Wednesday, February 17, 2010

The United States offered substantial political assurances that the agreement would be fulfilled

What is a substantial political assurance?

We have the text of a letter to the IAEA from the parties directly involved in the fuel swap deal: Russia, whose job would be to produce 20% enriched uranium; France, who would fabricate fuel plates; and the United States which would upgrade Iran's research reactor and probably have some role in the financing of the deal.
The United States offered substantial political assurances that the agreement would be fulfilled.
Seriously. What does that even mean? What could it possibly mean?

My best guess, and I’m dumbfounded while guessing, is that Barack Obama himself privately gave his word that he’d try to make sure the West honored the agreement. I don’t know how to express how meaningless “substantial political assurances” must appear to Iran. Because worse than if they hadn’t been given, they are insulting. This really feels like a “trade gold for candy with children” situation.

1) Bushehr has not been fulfilled, and the US is not more trustworthy than Russia.

2) The only reason it makes sense that Iran’s uranium has to be removed from the country instead of sealed by the IAEA in Iran is if the US does not plan on delivering the fuel, or at least considers that an important contingency.

3) The idea that the terms of the deal cannot be further negotiated detracts from the credibility of the West.

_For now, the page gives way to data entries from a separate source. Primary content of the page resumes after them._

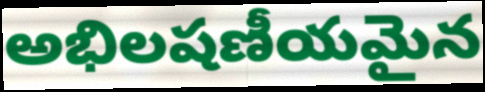
అభిలషణీయమైన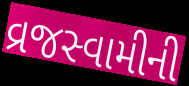
વ્રજસ્વામીની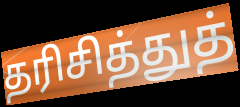
தரிசித்துத்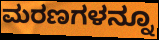
ಮರಣಗಳನ್ನೂ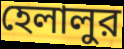
হেলালুরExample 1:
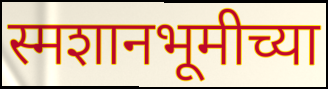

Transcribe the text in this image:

स्मशानभूमीच्या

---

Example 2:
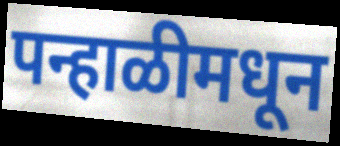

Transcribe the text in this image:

पन्हाळीमधून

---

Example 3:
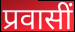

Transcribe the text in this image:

प्रवासीं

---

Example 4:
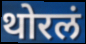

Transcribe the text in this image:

थोरलं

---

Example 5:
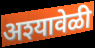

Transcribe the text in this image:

अश्यावेळीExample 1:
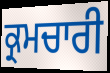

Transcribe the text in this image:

ਕ੍ਰਮਚਾਰੀ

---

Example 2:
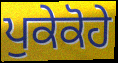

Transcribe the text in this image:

ਪੁਕੇਕੋਹੇ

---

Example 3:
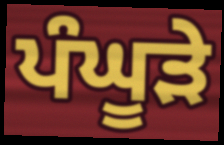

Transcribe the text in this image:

ਪੰਘੂੜੇ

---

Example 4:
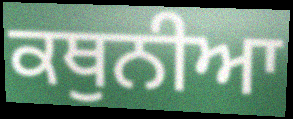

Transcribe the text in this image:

ਕਥੁਨੀਆ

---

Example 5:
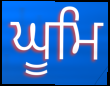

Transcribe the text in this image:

ਘੂਮਿ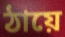
ঠায়ে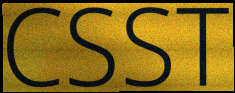
CSST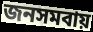
জনসমবায়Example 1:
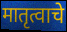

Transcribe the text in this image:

मातृत्वाचे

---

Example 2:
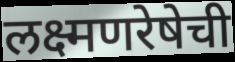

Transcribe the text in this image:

लक्ष्मणरेषेची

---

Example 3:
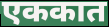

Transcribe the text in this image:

एककात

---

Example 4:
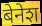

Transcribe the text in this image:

बेनेश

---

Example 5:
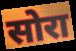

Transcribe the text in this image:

सोरा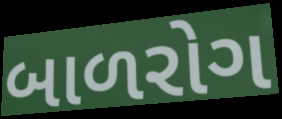
બાળરોગ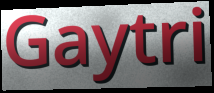
GaytriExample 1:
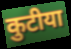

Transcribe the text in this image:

कुटीया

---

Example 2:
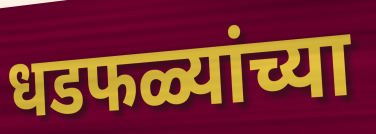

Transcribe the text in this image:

धडफळ्यांच्या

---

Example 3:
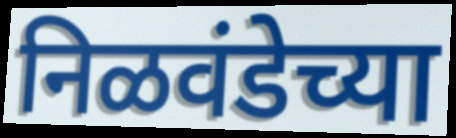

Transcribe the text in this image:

निळवंडेच्या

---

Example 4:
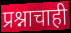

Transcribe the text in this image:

प्रश्नाचाही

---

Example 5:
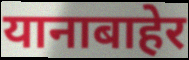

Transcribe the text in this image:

यानाबाहेरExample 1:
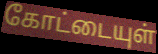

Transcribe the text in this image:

கோட்டையுள்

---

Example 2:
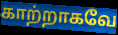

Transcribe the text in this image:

காற்றாகவே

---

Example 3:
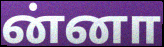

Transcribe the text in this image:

ன்னா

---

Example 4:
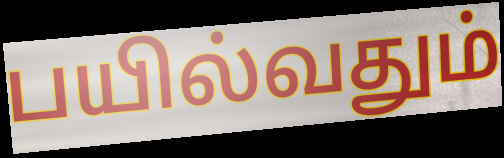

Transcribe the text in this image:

பயில்வதும்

Iran says its willing to do a swap, if a swap would actually happen, and Iran would actually get fuel. The deal is structured to at least give the US the option of withholding fuel unless Iran makes further concessions. Why must it be structured that way?

At the end of October, the US could, and if it wanted a swap should, have ordered production of fuel plates to start. By now, three months later, enough fuel would be ready that Iran could have made the trade, secure that there is no funny business involved, in early February and Iran’s LEU would, by today, be gone.

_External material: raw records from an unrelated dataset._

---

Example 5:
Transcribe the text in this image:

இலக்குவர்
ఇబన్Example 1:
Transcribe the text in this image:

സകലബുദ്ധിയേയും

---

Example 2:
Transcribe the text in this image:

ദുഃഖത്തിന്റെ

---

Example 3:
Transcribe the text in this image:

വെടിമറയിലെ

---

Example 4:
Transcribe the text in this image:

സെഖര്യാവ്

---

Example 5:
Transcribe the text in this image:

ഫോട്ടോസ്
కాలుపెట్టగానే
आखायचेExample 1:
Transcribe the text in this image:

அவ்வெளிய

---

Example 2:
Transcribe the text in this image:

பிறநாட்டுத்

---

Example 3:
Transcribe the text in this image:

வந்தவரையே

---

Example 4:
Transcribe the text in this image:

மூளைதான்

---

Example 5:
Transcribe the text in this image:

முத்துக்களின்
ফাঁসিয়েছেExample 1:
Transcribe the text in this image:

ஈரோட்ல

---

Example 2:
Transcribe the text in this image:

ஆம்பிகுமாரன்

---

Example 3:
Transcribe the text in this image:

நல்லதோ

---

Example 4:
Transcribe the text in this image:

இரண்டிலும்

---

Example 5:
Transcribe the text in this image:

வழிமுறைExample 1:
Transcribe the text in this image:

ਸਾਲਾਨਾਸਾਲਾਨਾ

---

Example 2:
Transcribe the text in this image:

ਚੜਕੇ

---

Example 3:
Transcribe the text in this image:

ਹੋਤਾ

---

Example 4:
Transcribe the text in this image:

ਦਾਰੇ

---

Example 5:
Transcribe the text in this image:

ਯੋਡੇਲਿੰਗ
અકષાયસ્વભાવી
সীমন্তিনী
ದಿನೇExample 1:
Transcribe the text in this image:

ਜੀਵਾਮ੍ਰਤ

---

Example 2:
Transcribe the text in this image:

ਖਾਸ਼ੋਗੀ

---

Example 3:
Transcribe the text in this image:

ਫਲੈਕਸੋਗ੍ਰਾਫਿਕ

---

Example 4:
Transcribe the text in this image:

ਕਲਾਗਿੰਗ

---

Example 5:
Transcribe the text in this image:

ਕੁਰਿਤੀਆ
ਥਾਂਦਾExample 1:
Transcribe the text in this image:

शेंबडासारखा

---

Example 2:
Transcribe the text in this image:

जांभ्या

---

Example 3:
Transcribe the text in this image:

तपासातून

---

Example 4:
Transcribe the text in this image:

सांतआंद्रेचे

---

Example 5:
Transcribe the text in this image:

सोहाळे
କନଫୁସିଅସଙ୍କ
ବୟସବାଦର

The unescapable conclusion is that what could be a simple swap deal is complicated by the US ambition (which might as well be openly stated) of using the fuel to pressure Iran into making further concessions on its nuclear program, and giving up any military nuclear capability.

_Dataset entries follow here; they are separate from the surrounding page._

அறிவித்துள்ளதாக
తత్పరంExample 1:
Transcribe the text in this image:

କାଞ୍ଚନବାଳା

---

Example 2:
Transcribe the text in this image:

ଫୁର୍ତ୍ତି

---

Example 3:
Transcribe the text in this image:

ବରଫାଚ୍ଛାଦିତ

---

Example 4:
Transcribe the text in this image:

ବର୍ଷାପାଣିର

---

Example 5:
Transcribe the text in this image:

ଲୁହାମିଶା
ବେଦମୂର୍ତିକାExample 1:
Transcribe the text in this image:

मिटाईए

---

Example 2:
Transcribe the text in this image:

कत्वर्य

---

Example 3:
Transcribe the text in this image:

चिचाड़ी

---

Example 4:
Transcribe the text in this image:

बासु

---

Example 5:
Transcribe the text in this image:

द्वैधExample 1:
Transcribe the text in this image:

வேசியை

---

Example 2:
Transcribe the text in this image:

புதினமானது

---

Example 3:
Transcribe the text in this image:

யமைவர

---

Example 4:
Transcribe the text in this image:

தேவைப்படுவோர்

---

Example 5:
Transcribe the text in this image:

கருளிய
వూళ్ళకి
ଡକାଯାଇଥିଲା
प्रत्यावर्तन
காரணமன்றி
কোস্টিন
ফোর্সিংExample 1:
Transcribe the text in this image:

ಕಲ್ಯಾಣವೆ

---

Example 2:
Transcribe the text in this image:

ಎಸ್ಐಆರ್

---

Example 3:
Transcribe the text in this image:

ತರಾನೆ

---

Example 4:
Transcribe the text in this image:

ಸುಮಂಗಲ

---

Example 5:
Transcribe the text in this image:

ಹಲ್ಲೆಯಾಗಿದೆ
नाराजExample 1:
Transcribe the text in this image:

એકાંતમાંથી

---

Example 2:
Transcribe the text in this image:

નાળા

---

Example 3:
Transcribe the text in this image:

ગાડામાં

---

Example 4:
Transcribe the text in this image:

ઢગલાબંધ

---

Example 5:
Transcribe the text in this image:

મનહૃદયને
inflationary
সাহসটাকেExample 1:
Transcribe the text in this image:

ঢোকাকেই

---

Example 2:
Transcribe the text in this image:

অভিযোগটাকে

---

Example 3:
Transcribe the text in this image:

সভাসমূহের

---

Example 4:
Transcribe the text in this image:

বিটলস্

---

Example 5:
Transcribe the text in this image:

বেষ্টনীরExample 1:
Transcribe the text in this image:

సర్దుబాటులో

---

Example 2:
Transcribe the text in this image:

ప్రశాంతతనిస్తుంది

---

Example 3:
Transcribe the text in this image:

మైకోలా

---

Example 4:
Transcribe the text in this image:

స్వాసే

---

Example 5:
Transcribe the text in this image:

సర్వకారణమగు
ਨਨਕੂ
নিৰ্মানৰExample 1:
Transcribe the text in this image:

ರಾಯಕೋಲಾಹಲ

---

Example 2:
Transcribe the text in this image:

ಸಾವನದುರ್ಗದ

It is time to move past that. Iran is certainly not giving up enrichment and also probably will not subject the size of its uranium stock or pace of uranium production to limits set by the US in exchange for reactor fuel.

Or not. The US does not have to accept an Iranian military nuclear capability today, even though by today it is a reality. Four years from now, the US will be willing to offer a far more complete nuclear capability than it is willing to offer today. Imagine the limits Iran would have accepted on its nuclear program four years ago. A cap on its domestic uranium stock of 500 kilograms of 3.5 LEU and nothing higher and fewer than four thousand operational centrifuges could have been agreed easily at that time and Iran would probably be implementing and have ratified the additional protocols by now. A deal like that is far more than the Iranians were asking for at the time. Oh, also Iran would be making intense efforts to stabilize Iraq and Afghanistan in concert with the US by now.

The US instead has moved, sometimes ambivalently, down the road of increased hostility with Iran. Israel has benefited because the principle that countries that do not accept Israel's legitimacy and support parties that share that non-acceptance are economically punished has been maintained. I can't see how the US has benefited, or will benefit from continuing the current path.

1 comment:

Anonymous said...

"Do you think you are dealing with a 4-year-old child to whom you can give some walnuts and chocolates and get gold from him?"

President Ahmadinejad, May 2006, responding to the West's nuclear "offers."